A few more helpful hints to ensure you have a positive experience on Rover:

  • Arrange a phone or video call before booking. As we’ve said, we ALWAYS arrange a call before booking in every single gig to ensure we understand what’s expected of us. More often than not, you’ll find out new information that owners didn’t think to write in their initial message, or there may be more complicated requirements involved when caring for their pets. Take a look at the information given in their initial message and write down a few questions to ask the owner. Even having a call for 10 minutes means that you can ask any questions you may have, and they can do the same. For example, for a New Years Eve house sit booking on Rover we asked the owner on the call if their dog was ok with fireworks. Thinking about these kinds of questions means there won’t be any unexpected surprises when you take on the job and shows you using your initiative to pre-empt any potential issues.
  • Don’t rush in. When there’s an opportunity to earn money from doing a job you love, it’s sometimes easy to get carried away at the thought of ‘saying yes’ being the only thing standing between you and getting paid. You have a duty of care to every animal you’ll look after, and you need to make sure you’ll be able to handle the situation before taking it on. Don’t be afraid to say no to a booking request – in the past we’ve turned down a handful of Rover requests that didn’t feel right, or the owner was asking way too much of us.
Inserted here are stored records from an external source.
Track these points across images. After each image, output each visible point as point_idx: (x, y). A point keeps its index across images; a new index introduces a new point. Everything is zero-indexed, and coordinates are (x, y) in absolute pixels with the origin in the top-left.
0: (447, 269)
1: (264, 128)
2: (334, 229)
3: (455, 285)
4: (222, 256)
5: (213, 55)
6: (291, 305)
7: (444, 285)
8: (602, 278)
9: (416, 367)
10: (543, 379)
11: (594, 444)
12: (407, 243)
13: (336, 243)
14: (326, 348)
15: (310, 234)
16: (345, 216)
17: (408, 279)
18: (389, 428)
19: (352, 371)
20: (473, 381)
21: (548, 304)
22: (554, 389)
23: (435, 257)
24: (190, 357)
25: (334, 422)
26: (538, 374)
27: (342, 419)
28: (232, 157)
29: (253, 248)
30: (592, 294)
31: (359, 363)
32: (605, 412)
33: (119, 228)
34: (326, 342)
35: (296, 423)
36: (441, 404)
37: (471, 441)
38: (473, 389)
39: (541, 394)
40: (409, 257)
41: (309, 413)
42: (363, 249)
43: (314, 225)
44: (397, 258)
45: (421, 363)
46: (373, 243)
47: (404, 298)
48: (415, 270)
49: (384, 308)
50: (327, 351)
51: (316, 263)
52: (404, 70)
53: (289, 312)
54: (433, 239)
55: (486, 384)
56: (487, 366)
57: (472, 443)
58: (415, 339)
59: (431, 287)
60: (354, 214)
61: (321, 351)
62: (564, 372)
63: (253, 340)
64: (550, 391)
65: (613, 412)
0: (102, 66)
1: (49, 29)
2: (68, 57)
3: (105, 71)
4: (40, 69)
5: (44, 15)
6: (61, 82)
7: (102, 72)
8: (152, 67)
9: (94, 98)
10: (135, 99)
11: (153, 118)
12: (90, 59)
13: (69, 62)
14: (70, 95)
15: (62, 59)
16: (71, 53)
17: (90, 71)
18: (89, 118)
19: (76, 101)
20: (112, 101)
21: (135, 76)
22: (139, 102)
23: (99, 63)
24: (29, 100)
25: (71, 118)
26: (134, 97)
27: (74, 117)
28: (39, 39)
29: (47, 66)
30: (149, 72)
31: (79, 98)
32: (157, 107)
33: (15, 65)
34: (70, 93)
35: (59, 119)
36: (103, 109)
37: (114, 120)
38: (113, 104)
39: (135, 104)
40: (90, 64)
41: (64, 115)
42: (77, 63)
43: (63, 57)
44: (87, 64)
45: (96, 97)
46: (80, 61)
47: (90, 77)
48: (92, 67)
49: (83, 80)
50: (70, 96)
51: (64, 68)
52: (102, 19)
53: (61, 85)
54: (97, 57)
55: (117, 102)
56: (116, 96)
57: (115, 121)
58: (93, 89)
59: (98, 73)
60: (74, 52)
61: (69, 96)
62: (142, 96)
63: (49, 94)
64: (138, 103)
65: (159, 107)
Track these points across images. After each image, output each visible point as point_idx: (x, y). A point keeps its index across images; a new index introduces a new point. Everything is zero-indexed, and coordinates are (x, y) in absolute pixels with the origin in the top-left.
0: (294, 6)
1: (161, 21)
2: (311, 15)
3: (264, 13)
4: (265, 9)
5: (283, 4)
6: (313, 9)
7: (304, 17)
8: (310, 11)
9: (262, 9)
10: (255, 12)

In these instances we explain why it won’t work for us and politely decline.
  • Take photos! When you do secure a booking, remember to snap some photos to send updates to pet owners, that you can also use on your Rover profile in the future. Having a variety of different dogs or pets in your photos shows that you’ve completed more than one booking, and can handle different situations. It’s always a good idea to have recent or up-to-date photos on your profile, though make sure no recognisable house features are visible, such as a house number or street name, or any personal information of the owner’s showing on dog tags.
  • Ask for a review. After a booking is complete, Rover will prompt owners to write a review on your profile, but owners sometimes forget to do this. In these cases we follow up and politely request that they leave us a review, and explain that it’s really helpful for us to find new clients. The more reviews you can gain on your profile, the more potential clients will trust that you’re the person for the job!